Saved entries
============
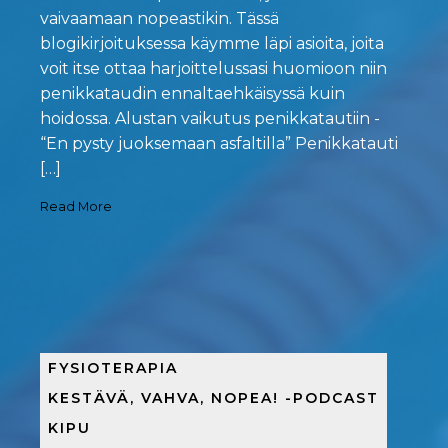
vaivaamaan nopeastikin. Tässä
blogikirjoituksessa käymme läpi asioita, joita
voit itse ottaa harjoittelussasi huomioon niin
penikkataudin ennaltaehkäisyssä kuin
hoidossa. Alustan vaikutus penikkatautiin -
“En pysty juoksemaan asfaltilla” Penikkatauti
[…]
Read More
FYSIOTERAPIA
KESTÄVÄ, VAHVA, NOPEA! -PODCAST
KIPU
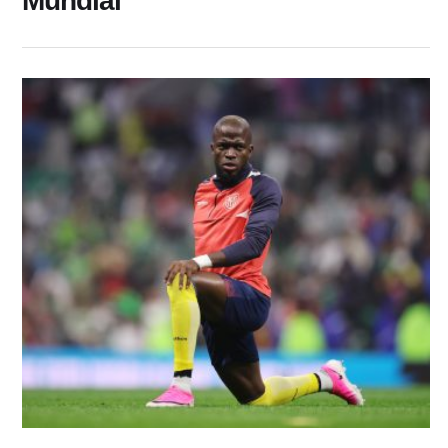
Mundial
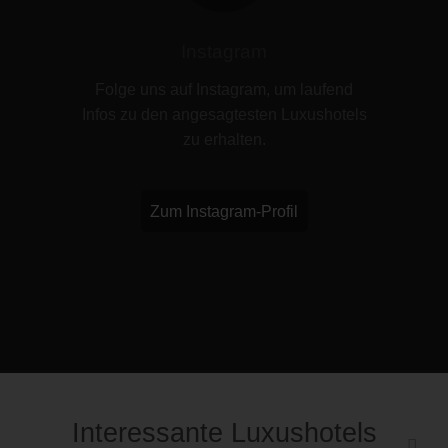
Instagram
Folge uns auf Instagram, um laufend
Infos zu den angesagtesten Luxushotels
zu erhalten.
Zum Instagram-Profil
Interessante Luxushotels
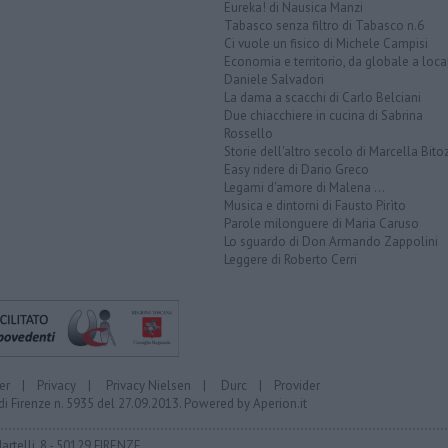
Eureka! di Nausica Manzi
Tabasco senza filtro di Tabasco n.6
Ci vuole un fisico di Michele Campisi
Economia e territorio, da globale a loca
Daniele Salvadori
La dama a scacchi di Carlo Belciani
Due chiacchiere in cucina di Sabrina
Rossello
Storie dell'altro secolo di Marcella Bito
Easy ridere di Dario Greco
Legami d'amore di Malena ...
Musica e dintorni di Fausto Pirìto
Parole milonguere di Maria Caruso
Lo sguardo di Don Armando Zappolini
Leggere di Roberto Cerri
er
|
Privacy
|
Privacy Nielsen
|
Durc
|
Provider
di Firenze n. 5935 del 27.09.2013. Powered by
Aperion.it
Martelli, 8 - 50129 FIRENZE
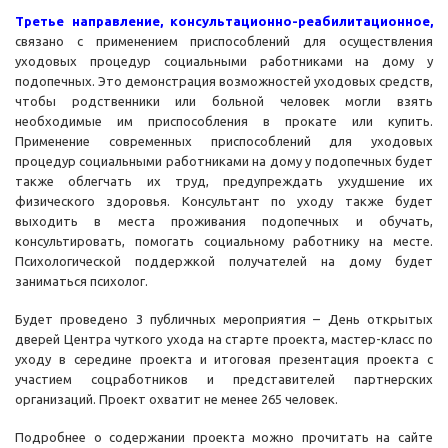
Третье направление, консультационно-реабилитационное,
связано с применением приспособлений для осуществления
уходовых процедур социальными работниками на дому у
подопечных. Это демонстрация возможностей уходовых средств,
чтобы родственники или больной человек могли взять
необходимые им приспособления в прокате или купить.
Применение современных приспособлений для уходовых
процедур социальными работниками на дому у подопечных будет
также облегчать их труд, предупреждать ухудшение их
физического здоровья. Консультант по уходу также будет
выходить в места проживания подопечных и обучать,
консультировать, помогать социальному работнику на месте.
Психологической поддержкой получателей на дому будет
заниматься психолог.
Будет проведено 3 публичных мероприятия – День открытых
дверей Центра чуткого ухода на старте проекта, мастер-класс по
уходу в середине проекта и итоговая презентация проекта с
участием соцработников и представителей партнерских
организаций. Проект охватит не менее 265 человек.
Подробнее о содержании проекта можно прочитать на сайте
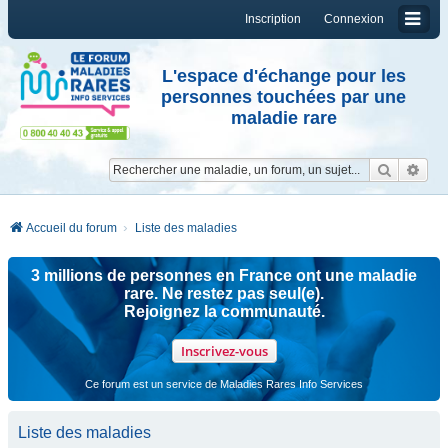
Inscription
Connexion
L'espace d'échange pour les
personnes touchées par une
maladie rare
Reche
Re
Accueil du forum
Liste des maladies
3 millions de personnes en France ont une maladie
rare. Ne restez pas seul(e).
Rejoignez la communauté.
Inscrivez-vous
Ce forum est un service de Maladies Rares Info Services
Liste des maladies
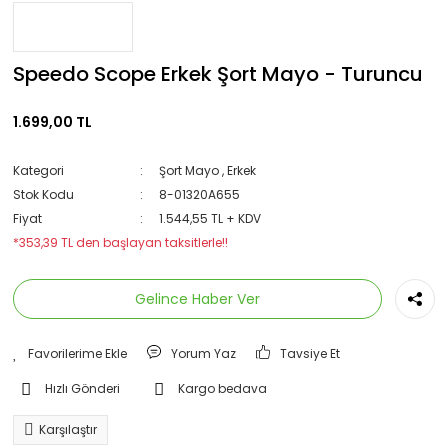
Speedo Scope Erkek Şort Mayo - Turuncu
1.699,00 TL
Kategori
Şort Mayo
,
Erkek
Stok Kodu
8-01320A655
Fiyat
1.544,55 TL + KDV
*353,39 TL den başlayan taksitlerle!!
Gelince Haber Ver
Yorum Yaz
Tavsiye Et
Hızlı Gönderi
Kargo bedava
Karşılaştır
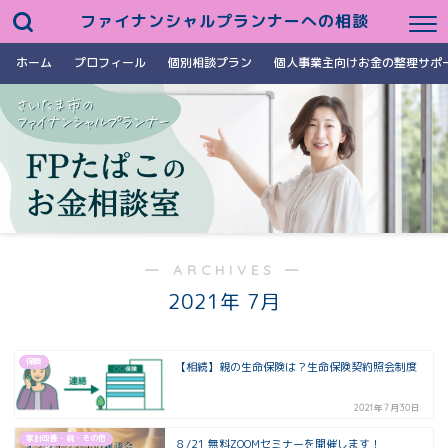
ファイナンシャルプランナーへの相談
ホーム
プロフィール
個別相談プラン
個人事業主向けお金の整理サポ
― ARCHIVES ―
2021年 7月
保険
【相続】親の生命保険は？生命保険契約照会制度
2021年7月30日
家計改善・税・その他
８/21 無料ZOOMセミナーを開催します！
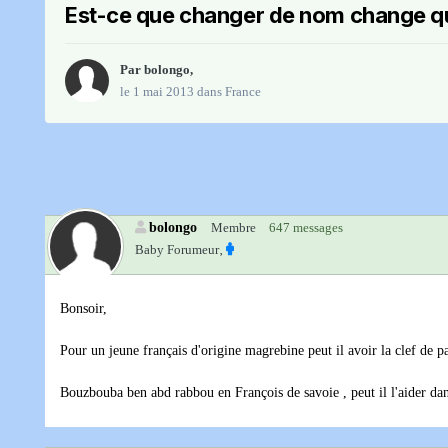
Est-ce que changer de nom change q
Par
bolongo
,
le 1 mai 2013
dans
France
bolongo
Membre
647 messages
Baby Forumeur‚
Bonsoir,
Pour un jeune français d'origine magrebine peut il avoir la clef de
Bouzbouba ben abd rabbou en François de savoie , peut il l'aider dans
============
Task goal
Copy all lines from the data above that contain the word "dans".

Written solution
dans
Bouzbouba ben abd rabbou en François de savoie , peut il l'aider dans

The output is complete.